IT WOULD seem odd to put the two together: cash and mobile banking. But the strange bedfellows make a good business model for expanding into banking in emerging markets.
A McKinsey report this week showed that in cash-based economies, mobile banking providers can significantly raise profitability by ramping up the number of digital transactions each time cash is put into the system.
The reality is that cash is not going away in this markets. McKinsey pointed that even in Norway, 17 per cent of all payments are transacted in cash. There are also concerns that a fully cashless society further marginalises those who are not part of the banking system. This is a significant risk in emerging markets.
But the helpful bottom line that McKinsey offers is that it is not a lost cause. Even if there are more cash transactions, the costs can be lowered if more digital transactions are made off those funds.
The fat margins on transactions - as high as 75 per cent in certain emerging markets - make this pursuit worthwhile, as the large fees are weighed against the low costs to the provider using automated systems and digital user interfaces, the consultancy estimated.
McKinsey pointed out that as digital payments allow people to transact in small amounts, they also create new business models. Digital payments enable a pay-as-you-go model, where consumers pay for a customised usage. Financial firms can also charge consumers payments for services such as school fees and health care, as well as wages.
Servicing the underbanked
Grab certainly views these developments positively. It announced this week an expansion of its financial services in South-east Asia to the underbanked in the region. It has tied up with Japan's Credit Saison to offer working capital loans, and consumer goods financing, among other things, to its Grab drivers, agents and merchants.
Grab will ride on its 2017 acquisition of Indonesia's Kudo, an e-commerce company that uses a physical agent network to sell products listed online for a commission.
Trying to remove the costs and constraints of brick-and-mortar, this "online-to-offline" business model tries to fit a digital retail concept to a cash-based society.
Kudo, according to reports, has about 50,000 agents in 500 Indonesian cities and suburban districts earning cash by selling fast-moving consumer products - such as soap and shampoo - listed on online platforms.
Kudo's model thus tries to tackle the digital gap between rural and urban areas in Indonesia, an archipelago comprising more than 17,000 islands.
Grab now wants to tap into this network to provide financing to consumers. What makes this strategy clearer is that it has also partnered Indonesian conglomerate Lippo Group to tap into a wider consumer base.

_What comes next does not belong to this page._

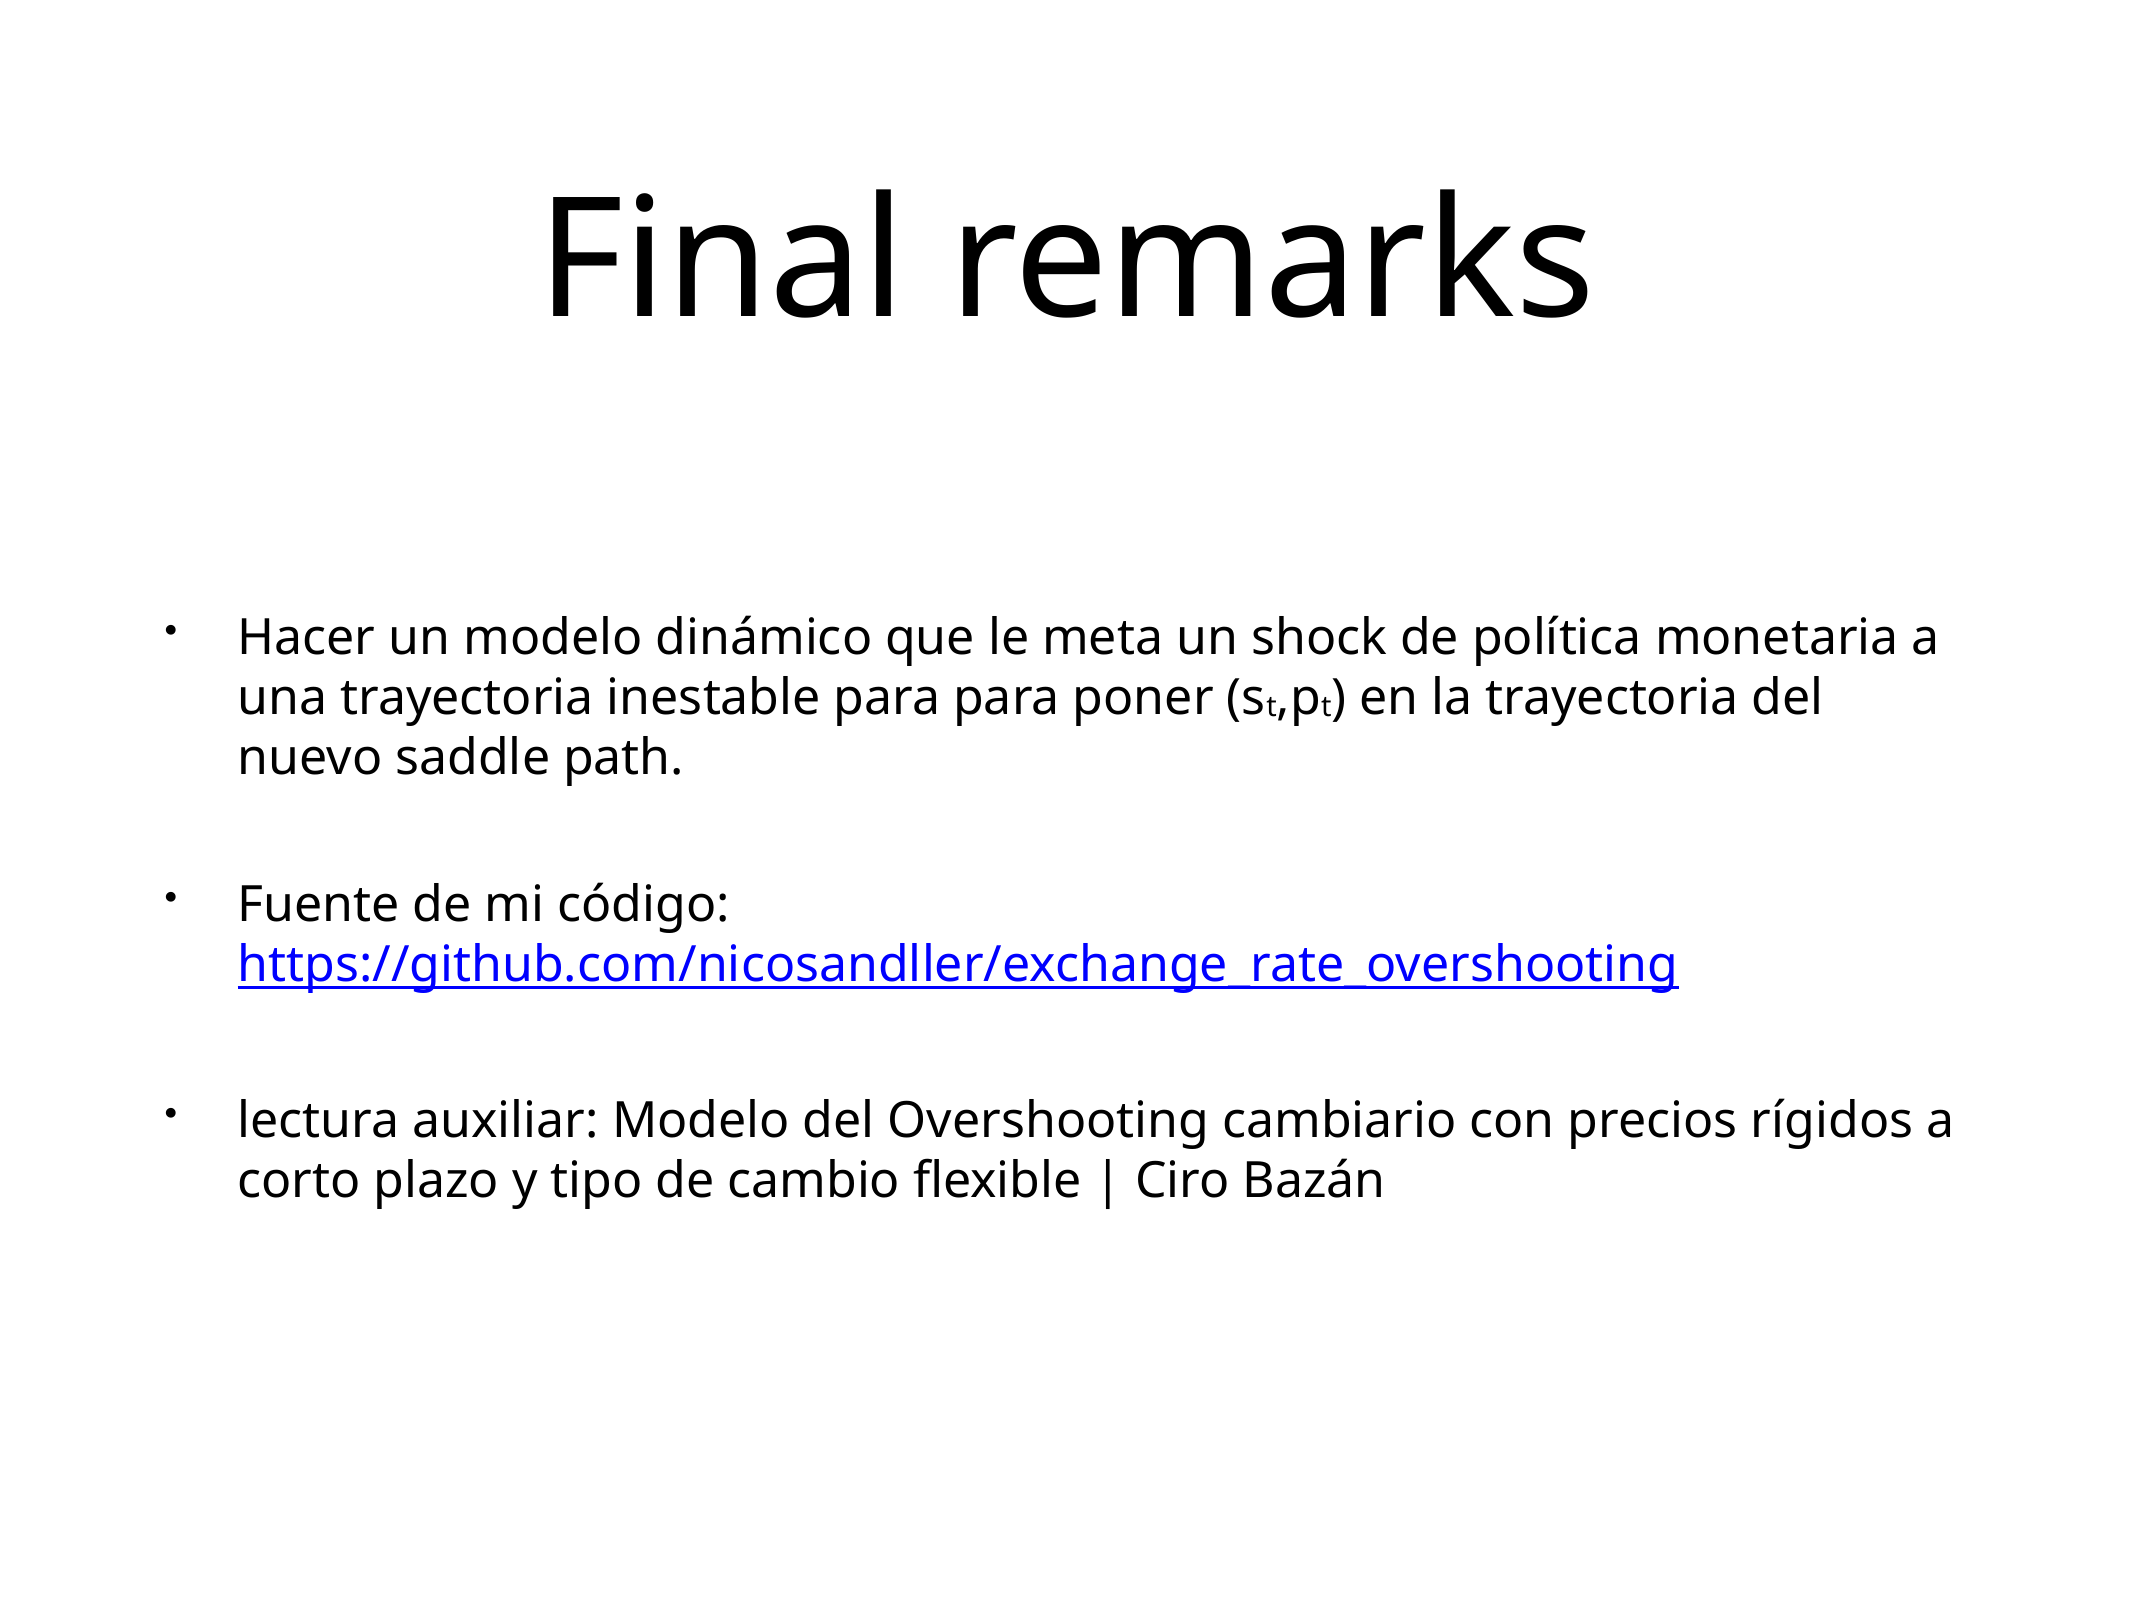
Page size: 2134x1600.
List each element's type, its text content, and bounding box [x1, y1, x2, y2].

The move comes as larger companies - from banks to large technology companies - are more likely than smaller players to expand successfully into emerging markets through mobile banking because of scale, McKinsey said. Fixed costs from information technology to marketing expenses can keep a small fintech in the red for way too long, especially in cash-based markets.
In cash-based economies, customers must be able to efficiently deposit and withdraw cash into and from their payment accounts. Many mobile banking players rely on agency networks - either hiring third-party sales representatives, or drawing on an existing retail network - to ensure that customers can get access to cash, or deposit funds.
So a digital-only banking approach in South-east Asia can work at its optimum if the financial services firms tie up with large local consumer players, giving them immediate access to a larger - and constant - pool of customers.
Stephen Bates, partner at KPMG Singapore and head of deal advisory for financial services, told BT recently without referring to specific deals that winners in a digital banking strategy would need to align with consumer giants such as supermarkets or the large conglomerates to build a network quickly.
What adds to the attraction of mobile banking is that there are untapped opportunities in the area of data-based financial services, and micropayments.
There are some hopes that new ways of credit assessment through real-time data on regular consumption spending can offer a new form of credit risk assessment. For example, Grab wants to use its extensive customer database to provide an alternative means for measuring credit ratings.
To be sure, these ongoing pursuits of expansion through a digital banking approach are at early stages.
Grab, for example, has noted that its US$737 million in loans - mainly for vehicle financing - have a low default rate of less than 1.5 per cent, but it is not clear how this default rate would change once other forms of consumer loans come into the mix.
McKinsey principal Olivia White, who co-authored the McKinsey report, told BT this week that digital banks have to monitor the effectiveness of agency networks.
If agents end up just mainly signing up digital customers without offering banking transactions that generate revenue, then the agency network means a hefty cost burden, too.
Still, there are some growth opportunities to be pursued in emerging markets, even as cash is still king in these regions. There are risks, but for banks and other incumbent services that must seek bigger growth outside saturated markets - with Singapore as a prime example - this emerging business model for financial services in Asean should be watched with care.